:: TEXTE DE LA PAGE ::
◇ ◇ ◇ ◇ ◇

« Au niveau financier c'est fini », se désole le propriétaire de Liora Foods

Le propriétaire de Liora Foods, Giovanni Saieh, a exprimé sa détresse suite au pillage de ce centre de distribution de produits alimentaires le vendredi 18 juin dernier dans la capitale.  L’entreprise a été totalement dévalisée. « Les pertes sont énormes » déplore l'entrepreneur.  M. Saieh indique que, pour l’instant, il a deux bras ballants.

Publié le 2021-06-21 | lenouvelliste.com

Giovanni Saieh, le propriétaire de Liora Foods, est revenu le lundi 21 juin sur l'incident survenu la semaine écoulée à Port-au-Prince où son entreprise a été complètement dévalisée. « Nous avons appris qu’ils se sont introduits dans le dépôt le vendredi 18 juin dernier. Les démarches que nous avons entamées auprès des instances concernées se sont révélées vaines. Le pillage s'est poursuivi 36 heures après qu’on a alerté la police. Nous n'avons bénéficié d’aucune assistance de l’institution policière. Au moment où je vous parle, il ne reste plus rien dans le dépôt alimentaire qui dessert les départements du Sud, du Nord du pays et la capitale », a-t-il expliqué sur les ondes de radio Magik9 tout en ajoutant qu’une usine fabriquant des réservoirs en plastique (Duratank) logée dans le même espace a été sabotée.

◇ ◇ ◇ ◇ ◇

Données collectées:
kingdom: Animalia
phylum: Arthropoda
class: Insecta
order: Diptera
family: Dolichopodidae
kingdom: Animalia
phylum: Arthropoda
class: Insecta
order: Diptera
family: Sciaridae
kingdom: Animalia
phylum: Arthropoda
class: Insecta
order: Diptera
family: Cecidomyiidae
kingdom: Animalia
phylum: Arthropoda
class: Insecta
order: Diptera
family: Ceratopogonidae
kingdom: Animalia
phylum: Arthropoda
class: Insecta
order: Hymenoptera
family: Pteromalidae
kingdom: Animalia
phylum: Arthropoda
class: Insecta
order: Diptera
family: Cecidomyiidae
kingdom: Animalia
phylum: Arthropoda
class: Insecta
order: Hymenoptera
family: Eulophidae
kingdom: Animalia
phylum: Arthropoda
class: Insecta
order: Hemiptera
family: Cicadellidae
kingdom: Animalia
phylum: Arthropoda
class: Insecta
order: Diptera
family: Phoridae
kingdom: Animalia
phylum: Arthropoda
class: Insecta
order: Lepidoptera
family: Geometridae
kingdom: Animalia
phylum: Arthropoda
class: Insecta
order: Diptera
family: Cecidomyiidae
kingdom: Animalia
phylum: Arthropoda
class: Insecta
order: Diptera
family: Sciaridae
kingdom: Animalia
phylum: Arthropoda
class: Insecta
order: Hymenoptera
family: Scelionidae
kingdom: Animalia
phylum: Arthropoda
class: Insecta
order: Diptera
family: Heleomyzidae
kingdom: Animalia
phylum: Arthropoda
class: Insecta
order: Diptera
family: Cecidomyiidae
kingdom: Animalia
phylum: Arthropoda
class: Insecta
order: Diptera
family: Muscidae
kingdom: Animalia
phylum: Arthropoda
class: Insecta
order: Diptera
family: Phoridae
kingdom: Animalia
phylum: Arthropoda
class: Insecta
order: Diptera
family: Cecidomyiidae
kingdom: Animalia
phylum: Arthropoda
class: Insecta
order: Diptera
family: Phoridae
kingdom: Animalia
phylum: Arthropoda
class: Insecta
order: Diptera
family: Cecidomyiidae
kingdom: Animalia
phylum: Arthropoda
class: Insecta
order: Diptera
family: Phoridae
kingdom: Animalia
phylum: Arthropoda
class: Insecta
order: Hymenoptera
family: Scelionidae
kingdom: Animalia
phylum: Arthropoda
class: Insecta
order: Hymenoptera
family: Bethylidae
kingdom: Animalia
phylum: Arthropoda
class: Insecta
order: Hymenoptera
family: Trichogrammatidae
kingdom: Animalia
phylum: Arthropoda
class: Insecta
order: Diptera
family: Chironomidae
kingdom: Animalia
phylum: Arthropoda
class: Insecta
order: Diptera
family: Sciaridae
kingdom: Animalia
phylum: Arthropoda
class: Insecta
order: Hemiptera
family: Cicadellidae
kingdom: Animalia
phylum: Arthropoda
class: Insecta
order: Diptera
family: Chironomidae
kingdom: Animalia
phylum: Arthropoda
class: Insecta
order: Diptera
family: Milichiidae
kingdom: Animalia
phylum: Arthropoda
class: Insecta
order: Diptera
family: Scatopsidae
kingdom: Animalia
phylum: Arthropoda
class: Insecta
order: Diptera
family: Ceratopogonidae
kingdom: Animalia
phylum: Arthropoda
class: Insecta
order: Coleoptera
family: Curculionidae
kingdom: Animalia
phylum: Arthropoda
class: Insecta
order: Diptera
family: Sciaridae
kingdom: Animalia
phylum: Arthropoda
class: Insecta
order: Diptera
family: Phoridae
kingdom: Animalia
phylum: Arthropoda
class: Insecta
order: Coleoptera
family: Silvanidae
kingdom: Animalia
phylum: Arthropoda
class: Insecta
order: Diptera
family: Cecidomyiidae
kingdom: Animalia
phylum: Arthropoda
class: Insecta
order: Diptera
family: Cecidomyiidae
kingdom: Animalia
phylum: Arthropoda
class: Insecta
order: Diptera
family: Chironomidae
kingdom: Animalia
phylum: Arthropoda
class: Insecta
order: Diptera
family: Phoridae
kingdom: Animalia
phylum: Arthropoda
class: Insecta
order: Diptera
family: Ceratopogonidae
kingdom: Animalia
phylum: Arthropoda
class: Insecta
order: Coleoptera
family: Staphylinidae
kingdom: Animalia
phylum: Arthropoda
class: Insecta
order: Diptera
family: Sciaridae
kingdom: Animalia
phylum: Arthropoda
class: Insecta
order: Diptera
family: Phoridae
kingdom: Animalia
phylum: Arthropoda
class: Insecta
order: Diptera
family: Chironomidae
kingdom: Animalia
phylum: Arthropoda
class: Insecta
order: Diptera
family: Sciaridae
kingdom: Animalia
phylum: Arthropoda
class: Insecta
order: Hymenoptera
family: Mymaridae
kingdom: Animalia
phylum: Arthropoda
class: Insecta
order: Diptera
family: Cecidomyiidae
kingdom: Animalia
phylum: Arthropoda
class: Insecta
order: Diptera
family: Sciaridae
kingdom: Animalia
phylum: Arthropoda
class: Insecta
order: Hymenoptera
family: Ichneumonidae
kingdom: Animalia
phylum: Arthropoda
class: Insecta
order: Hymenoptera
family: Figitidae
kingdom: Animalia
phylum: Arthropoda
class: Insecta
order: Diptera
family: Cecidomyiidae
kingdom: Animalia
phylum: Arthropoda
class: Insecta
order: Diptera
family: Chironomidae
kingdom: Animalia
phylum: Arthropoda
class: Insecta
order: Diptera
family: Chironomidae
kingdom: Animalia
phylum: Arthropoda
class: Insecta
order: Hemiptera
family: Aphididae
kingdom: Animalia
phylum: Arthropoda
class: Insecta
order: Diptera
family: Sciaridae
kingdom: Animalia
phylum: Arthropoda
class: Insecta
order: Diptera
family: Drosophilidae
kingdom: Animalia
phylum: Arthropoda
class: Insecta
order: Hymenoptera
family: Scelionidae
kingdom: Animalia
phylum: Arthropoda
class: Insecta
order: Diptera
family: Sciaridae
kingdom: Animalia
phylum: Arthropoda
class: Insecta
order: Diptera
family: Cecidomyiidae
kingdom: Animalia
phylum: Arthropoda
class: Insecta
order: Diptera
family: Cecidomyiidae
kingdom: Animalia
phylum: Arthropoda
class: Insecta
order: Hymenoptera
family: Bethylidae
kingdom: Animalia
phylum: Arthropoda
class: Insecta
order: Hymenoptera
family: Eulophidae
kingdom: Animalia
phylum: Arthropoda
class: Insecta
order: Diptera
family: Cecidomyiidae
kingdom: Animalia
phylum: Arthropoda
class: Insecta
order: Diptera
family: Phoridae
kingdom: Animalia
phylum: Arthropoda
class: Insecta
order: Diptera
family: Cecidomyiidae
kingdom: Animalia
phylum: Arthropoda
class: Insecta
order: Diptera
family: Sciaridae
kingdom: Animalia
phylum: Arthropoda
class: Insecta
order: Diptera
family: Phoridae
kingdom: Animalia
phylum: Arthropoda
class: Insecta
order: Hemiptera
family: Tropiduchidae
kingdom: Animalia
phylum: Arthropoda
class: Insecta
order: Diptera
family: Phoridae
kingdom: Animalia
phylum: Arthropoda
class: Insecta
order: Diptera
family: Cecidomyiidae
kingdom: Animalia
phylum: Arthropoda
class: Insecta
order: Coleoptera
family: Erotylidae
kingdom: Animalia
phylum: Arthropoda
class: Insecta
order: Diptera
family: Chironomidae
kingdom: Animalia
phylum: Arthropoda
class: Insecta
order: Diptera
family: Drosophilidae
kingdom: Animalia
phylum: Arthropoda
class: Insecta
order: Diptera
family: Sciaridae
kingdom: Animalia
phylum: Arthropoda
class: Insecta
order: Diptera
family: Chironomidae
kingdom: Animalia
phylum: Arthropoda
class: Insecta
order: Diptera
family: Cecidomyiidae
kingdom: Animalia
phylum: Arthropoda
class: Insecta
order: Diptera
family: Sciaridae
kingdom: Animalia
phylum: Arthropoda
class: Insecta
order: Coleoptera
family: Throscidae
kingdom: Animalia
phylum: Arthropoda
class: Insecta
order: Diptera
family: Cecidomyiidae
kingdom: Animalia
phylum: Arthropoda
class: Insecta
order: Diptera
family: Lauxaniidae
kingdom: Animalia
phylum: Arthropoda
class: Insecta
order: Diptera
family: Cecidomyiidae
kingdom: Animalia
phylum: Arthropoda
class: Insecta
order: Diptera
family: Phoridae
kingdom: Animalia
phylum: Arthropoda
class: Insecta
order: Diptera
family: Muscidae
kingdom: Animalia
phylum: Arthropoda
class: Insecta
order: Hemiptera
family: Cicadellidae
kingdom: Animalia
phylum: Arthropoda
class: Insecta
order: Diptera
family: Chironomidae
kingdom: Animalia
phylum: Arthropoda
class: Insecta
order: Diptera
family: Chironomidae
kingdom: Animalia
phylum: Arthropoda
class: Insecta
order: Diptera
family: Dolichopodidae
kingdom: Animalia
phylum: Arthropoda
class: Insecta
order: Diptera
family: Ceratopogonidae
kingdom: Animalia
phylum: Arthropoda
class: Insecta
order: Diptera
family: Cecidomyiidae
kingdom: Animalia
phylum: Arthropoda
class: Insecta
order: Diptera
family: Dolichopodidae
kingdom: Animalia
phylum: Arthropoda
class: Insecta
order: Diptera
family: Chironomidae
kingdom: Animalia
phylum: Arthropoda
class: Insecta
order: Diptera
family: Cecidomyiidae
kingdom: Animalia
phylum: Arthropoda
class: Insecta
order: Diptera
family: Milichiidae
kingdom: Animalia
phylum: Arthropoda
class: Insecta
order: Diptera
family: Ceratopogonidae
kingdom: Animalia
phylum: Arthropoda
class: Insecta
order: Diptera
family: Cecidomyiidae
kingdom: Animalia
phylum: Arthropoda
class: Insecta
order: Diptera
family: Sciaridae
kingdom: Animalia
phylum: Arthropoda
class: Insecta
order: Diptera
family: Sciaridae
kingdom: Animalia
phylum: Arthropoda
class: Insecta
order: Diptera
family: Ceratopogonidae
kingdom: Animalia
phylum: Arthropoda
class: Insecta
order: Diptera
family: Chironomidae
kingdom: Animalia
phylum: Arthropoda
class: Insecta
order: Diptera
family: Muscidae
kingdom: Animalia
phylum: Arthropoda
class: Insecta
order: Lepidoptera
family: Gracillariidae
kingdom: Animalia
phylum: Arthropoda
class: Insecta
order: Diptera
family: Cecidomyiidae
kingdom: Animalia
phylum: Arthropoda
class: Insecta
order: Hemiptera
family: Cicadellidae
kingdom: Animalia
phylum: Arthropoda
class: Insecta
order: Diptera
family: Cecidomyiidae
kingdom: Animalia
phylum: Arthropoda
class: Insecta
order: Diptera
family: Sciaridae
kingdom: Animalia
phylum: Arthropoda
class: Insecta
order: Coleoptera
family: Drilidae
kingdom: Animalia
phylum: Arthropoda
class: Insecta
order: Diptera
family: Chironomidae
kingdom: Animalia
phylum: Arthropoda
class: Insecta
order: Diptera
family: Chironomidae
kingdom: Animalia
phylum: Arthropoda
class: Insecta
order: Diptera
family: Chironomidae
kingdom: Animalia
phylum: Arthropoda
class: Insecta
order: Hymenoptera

◇ ◇ ◇ ◇ ◇

:: CONSIGNE ::
Réécris sous forme de liste le paragraphe de l'article sur le pillage de Liora Foods qui commence par « Giovanni Saieh, le propriétaire de Liora Foods, est revenu ». Garde ses faits principaux. Ces données n'ont aucun lien avec l'article.

:: CORRIGÉ DÉTAILLÉ ::
- Le lundi 21 juin, sur les ondes de radio Magik9, Giovanni Saieh, propriétaire de Liora Foods, est revenu sur le pillage de son entreprise à Port-au-Prince, complètement dévalisée.
- L'intrusion dans le dépôt a eu lieu le vendredi 18 juin.
- Les démarches auprès des instances concernées n'ont rien donné, et la police n'a apporté aucune assistance.
- Le pillage s'est poursuivi 36 heures après l'alerte donnée à la police.
- Il ne reste plus rien dans le dépôt alimentaire, qui dessert le Sud, le Nord du pays et la capitale.
- Une usine de réservoirs en plastique (Duratank), logée dans le même espace, a été sabotée.